- _Prompt_
From the entries below, copy every line that has the word "планировок".

- _Information supplied_
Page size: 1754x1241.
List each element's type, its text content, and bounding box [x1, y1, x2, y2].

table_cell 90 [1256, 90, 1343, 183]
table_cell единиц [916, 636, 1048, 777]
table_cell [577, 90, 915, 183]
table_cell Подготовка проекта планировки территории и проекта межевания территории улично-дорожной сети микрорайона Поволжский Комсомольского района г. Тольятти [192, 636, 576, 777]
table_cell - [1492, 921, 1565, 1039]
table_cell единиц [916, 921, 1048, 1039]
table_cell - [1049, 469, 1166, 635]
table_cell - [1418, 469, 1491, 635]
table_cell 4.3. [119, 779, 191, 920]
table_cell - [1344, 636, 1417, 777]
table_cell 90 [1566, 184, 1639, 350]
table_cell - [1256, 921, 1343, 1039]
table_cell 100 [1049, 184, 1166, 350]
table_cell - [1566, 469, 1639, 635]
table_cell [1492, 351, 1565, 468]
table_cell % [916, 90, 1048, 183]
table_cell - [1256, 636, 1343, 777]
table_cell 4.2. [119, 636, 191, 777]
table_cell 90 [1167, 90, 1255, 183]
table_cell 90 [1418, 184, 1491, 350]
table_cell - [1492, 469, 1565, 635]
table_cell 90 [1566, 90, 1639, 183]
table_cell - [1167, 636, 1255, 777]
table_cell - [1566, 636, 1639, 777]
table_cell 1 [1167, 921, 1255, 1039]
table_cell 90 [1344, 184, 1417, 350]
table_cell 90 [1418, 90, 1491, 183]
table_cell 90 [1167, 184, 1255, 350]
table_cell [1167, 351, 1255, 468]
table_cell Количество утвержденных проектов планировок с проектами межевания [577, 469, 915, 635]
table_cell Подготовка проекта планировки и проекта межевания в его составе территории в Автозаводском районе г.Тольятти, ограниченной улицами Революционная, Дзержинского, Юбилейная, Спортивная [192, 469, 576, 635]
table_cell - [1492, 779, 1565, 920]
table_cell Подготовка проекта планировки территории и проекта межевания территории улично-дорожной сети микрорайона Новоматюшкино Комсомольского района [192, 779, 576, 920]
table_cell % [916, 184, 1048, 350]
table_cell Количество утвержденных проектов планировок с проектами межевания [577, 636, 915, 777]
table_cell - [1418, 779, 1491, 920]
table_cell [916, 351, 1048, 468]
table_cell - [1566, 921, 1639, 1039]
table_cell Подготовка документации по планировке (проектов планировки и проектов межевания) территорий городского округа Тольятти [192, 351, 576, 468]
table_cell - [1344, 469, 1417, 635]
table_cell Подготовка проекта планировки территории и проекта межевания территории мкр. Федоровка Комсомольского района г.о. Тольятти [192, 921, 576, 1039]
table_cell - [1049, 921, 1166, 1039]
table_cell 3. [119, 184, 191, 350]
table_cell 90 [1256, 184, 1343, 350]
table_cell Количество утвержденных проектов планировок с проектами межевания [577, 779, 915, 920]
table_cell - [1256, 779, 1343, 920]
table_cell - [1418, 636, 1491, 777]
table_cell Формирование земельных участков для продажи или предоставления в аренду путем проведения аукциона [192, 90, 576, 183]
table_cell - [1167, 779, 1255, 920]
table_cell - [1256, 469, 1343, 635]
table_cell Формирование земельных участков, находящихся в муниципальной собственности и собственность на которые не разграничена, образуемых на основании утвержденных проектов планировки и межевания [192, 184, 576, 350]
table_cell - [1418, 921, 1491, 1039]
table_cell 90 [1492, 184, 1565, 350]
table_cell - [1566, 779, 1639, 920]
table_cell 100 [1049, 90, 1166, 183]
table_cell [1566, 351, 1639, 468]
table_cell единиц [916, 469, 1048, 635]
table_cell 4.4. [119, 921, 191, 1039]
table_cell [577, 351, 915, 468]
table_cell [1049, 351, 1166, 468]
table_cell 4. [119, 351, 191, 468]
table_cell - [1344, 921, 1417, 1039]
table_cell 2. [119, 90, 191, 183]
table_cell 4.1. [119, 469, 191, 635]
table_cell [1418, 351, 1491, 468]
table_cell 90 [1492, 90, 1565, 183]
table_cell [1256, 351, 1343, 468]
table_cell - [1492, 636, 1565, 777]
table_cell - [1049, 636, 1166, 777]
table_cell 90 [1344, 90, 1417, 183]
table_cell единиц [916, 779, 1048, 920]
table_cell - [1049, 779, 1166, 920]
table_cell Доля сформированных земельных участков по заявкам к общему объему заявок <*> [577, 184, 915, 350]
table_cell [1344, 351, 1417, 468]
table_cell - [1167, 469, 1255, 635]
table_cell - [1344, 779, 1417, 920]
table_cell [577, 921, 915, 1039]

- _Final answer_
table_cell Количество утвержденных проектов планировок с проектами межевания [577, 469, 915, 635]
table_cell Количество утвержденных проектов планировок с проектами межевания [577, 636, 915, 777]
table_cell Количество утвержденных проектов планировок с проектами межевания [577, 779, 915, 920]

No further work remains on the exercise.